Wednesday, July 21, 2010

Interesting Concept - Chp. 12

A concept that I found interesting on chapter 12 is called "what is reasoning by analogy?" With this concept, we start our reasoning analogy with a comparison; but not all comparison is an argument. An example for this is: "Aaron is a christian. He shouldn't be committing sins because that is the same as disrespecting God." This is a valid analogy because there was an analogy that concludes this argument. Another example of an analogy: "Lori should drive this time because Anne always drive and it's not fair. Lori and Anne should take turns driving or they both should stay home." Theoretically speaking, this argument may seem good because yes, it is not fair that Anne is always driving. But what if Lori's car is back in the 80's and it can't make it to long distance while Anne's car can?
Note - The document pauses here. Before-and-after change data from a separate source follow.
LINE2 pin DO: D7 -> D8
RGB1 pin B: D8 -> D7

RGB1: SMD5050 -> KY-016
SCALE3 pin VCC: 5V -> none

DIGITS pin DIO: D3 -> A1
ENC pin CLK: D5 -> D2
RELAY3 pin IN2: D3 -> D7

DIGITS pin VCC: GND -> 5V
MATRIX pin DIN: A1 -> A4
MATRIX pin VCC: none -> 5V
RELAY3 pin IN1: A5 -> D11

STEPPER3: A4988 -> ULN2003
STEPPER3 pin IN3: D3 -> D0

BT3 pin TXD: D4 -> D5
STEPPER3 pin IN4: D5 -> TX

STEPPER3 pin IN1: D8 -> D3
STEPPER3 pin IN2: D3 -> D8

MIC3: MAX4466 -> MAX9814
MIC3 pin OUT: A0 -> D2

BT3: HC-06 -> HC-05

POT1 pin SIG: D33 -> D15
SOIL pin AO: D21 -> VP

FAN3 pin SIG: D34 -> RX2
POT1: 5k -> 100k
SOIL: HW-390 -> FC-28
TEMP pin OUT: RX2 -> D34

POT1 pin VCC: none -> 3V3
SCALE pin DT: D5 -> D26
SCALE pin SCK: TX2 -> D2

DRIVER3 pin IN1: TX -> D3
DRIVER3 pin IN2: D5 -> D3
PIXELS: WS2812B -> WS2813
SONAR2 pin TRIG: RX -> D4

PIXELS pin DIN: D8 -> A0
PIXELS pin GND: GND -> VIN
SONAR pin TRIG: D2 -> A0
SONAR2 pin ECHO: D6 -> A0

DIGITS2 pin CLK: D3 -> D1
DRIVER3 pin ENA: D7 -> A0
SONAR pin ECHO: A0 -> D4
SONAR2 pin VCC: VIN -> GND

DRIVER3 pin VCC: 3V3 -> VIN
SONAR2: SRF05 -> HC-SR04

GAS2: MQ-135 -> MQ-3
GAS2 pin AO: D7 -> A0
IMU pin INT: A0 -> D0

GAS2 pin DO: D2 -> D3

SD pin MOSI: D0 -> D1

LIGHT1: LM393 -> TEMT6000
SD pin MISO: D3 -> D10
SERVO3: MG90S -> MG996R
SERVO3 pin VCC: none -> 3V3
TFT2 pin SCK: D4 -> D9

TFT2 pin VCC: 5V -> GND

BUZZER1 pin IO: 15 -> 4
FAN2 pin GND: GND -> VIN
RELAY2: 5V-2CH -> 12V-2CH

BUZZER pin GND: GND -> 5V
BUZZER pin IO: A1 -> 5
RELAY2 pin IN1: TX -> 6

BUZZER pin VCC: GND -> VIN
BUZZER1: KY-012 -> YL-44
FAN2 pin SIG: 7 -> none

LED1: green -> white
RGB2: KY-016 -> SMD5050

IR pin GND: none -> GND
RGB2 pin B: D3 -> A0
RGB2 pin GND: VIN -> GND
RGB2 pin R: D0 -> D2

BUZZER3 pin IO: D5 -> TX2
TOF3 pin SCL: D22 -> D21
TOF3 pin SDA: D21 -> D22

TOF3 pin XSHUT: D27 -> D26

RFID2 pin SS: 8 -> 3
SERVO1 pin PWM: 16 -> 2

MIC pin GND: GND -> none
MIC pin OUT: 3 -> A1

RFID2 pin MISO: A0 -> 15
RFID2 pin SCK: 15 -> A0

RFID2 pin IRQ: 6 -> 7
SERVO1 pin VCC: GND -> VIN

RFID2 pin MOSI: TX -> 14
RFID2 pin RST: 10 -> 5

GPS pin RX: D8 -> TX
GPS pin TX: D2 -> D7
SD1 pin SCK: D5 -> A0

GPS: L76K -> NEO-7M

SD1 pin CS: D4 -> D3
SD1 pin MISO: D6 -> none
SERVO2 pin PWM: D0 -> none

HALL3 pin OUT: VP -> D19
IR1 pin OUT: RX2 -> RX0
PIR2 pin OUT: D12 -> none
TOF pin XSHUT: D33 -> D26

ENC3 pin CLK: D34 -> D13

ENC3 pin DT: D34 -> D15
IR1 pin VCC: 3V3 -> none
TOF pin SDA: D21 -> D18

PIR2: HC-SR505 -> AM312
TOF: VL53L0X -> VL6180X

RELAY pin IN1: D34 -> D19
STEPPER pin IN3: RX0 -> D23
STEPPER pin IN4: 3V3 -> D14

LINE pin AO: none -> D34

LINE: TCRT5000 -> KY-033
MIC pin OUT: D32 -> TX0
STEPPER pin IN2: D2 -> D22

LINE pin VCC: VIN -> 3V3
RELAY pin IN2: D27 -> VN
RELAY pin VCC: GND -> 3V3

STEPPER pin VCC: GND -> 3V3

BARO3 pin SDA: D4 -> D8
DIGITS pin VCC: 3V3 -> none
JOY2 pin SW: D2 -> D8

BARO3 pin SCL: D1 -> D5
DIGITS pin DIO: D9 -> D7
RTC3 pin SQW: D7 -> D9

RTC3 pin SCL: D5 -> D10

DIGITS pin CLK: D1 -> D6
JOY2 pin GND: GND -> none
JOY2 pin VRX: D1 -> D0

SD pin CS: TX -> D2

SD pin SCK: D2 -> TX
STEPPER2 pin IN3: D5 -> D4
This is an example of a bad reasoning argument by analogy.

1 comment:

  1. I like how the reasoning with analogy is described in this blog. I was having a difficult time finding how to describe reasoning with analogy and trying to find different ways to describe it with examples. I find the example used of how Aaron is a christian and should not commit sin is the most appealing to me. The reason that I find it appealing is because of how it is stated that all christians should not sin. This is an interesting factor because everyone is a sinner (christian or not) and hard to resist sin. I also like the example of how they use Lori to drive because of how Anne always drive. This does ot show any argument, but makes a stand of who should drive.